• WHAT YOU ARE ASKED TO DO
How many lines in the records below contain the word "category"? Reply with the count alone.

======== PROVIDED DATA ========

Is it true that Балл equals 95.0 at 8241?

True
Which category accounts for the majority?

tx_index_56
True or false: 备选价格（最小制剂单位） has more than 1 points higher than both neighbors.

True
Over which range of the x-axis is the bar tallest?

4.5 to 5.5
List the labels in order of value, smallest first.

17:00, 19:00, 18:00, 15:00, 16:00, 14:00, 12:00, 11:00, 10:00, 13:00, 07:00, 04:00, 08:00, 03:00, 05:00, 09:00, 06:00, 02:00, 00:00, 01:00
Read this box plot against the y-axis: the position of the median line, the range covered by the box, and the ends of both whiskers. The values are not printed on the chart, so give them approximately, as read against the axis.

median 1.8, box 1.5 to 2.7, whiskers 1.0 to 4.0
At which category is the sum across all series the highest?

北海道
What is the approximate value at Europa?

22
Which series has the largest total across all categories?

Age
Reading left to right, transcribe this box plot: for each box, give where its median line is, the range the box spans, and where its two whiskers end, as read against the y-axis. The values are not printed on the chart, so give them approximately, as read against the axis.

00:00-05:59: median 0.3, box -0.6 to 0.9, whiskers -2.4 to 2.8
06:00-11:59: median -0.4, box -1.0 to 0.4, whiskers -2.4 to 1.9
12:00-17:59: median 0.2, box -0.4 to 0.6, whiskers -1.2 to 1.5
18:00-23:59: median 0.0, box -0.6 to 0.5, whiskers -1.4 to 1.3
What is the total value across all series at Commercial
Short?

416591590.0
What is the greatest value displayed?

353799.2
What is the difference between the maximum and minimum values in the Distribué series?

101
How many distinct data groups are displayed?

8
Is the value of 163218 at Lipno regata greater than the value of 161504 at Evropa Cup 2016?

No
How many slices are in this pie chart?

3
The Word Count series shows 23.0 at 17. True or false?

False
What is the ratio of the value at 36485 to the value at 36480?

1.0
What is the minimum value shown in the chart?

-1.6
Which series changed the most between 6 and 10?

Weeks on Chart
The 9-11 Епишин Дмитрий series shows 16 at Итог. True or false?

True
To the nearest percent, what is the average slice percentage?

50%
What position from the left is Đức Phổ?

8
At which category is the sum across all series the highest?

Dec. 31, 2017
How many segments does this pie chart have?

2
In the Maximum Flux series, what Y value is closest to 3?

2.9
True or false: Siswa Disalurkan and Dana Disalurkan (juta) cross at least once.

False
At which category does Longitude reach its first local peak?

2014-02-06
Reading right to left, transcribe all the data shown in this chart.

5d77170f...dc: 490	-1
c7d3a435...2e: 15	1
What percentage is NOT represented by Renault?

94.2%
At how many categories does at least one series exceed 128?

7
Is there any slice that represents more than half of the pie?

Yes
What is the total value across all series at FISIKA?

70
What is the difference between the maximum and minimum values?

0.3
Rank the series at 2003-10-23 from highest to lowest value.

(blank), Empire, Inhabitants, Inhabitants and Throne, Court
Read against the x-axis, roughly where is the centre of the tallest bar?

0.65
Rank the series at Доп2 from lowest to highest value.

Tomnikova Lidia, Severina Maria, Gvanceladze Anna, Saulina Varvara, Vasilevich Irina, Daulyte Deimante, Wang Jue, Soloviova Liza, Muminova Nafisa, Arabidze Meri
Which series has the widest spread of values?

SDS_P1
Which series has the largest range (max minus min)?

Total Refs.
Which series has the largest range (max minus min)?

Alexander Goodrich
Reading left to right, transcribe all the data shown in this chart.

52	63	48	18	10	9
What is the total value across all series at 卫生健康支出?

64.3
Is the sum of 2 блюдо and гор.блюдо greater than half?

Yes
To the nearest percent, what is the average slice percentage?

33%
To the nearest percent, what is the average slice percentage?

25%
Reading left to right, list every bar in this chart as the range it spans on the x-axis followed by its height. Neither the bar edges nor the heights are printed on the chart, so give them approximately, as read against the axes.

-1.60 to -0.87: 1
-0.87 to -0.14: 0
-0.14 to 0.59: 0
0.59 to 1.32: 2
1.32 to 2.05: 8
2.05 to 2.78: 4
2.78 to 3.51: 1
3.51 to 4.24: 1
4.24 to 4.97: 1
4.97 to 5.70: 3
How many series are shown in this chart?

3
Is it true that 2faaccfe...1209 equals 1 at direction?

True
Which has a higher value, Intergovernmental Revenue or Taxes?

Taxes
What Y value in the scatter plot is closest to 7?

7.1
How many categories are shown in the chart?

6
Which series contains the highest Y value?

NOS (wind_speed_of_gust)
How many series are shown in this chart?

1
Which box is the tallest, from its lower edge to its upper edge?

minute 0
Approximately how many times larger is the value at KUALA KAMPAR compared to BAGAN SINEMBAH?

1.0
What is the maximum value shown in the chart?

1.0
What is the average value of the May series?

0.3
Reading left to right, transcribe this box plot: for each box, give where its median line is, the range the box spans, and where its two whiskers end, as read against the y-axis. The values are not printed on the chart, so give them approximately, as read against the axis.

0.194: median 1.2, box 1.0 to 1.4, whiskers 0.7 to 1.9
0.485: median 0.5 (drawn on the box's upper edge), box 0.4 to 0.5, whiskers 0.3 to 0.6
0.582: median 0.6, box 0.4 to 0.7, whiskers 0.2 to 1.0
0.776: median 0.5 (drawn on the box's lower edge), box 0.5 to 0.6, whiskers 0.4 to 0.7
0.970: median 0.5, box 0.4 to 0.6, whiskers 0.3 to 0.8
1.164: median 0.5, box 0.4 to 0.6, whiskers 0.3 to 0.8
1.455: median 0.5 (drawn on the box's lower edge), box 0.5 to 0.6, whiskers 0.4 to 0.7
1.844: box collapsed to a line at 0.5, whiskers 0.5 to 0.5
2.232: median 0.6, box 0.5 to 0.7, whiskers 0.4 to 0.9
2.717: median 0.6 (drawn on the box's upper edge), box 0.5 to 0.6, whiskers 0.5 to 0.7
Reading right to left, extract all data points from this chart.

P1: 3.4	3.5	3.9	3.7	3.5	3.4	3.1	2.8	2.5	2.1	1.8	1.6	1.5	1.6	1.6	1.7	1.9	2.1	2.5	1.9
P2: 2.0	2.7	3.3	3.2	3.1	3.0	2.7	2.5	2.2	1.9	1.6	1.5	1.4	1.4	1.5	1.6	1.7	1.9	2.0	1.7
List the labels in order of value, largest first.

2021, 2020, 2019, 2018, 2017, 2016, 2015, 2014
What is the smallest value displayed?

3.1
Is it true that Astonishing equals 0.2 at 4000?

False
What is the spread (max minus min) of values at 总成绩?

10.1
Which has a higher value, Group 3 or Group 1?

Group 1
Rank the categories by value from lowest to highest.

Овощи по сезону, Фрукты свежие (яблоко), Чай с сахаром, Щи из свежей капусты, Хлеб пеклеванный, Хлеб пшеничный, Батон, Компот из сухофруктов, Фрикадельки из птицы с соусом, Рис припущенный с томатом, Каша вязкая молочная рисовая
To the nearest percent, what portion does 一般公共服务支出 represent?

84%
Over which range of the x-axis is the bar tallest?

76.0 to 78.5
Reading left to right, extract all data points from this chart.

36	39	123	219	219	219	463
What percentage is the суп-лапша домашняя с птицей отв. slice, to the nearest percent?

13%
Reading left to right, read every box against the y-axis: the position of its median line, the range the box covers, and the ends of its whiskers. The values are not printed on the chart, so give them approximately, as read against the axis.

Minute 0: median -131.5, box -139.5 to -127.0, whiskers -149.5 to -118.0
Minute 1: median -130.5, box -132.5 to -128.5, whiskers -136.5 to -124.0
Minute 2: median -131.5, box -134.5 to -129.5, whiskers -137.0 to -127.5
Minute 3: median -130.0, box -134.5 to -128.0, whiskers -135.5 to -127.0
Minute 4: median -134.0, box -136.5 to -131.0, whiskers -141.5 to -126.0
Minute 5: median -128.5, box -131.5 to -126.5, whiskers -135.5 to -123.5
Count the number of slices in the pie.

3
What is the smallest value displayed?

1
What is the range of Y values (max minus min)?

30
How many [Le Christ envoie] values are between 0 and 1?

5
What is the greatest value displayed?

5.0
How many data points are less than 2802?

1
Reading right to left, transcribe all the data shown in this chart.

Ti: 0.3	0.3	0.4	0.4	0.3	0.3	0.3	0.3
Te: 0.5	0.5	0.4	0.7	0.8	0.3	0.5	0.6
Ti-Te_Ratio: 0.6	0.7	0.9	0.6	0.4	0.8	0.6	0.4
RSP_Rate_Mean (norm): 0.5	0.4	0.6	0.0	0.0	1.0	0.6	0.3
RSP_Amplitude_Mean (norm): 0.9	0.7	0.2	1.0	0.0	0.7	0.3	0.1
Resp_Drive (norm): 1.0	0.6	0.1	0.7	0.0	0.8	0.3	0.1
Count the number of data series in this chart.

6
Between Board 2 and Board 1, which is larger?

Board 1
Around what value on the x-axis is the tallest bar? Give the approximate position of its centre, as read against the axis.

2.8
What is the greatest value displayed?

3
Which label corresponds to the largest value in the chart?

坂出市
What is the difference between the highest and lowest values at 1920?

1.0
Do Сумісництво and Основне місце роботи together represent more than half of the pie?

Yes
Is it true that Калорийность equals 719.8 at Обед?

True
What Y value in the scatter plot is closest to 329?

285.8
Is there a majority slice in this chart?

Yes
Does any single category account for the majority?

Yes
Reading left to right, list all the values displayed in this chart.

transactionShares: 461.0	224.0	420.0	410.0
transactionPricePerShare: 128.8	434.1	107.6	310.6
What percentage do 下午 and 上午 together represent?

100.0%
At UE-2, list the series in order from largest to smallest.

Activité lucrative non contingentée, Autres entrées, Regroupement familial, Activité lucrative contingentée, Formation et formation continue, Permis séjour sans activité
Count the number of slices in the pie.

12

========

• WRITTEN ANSWER
5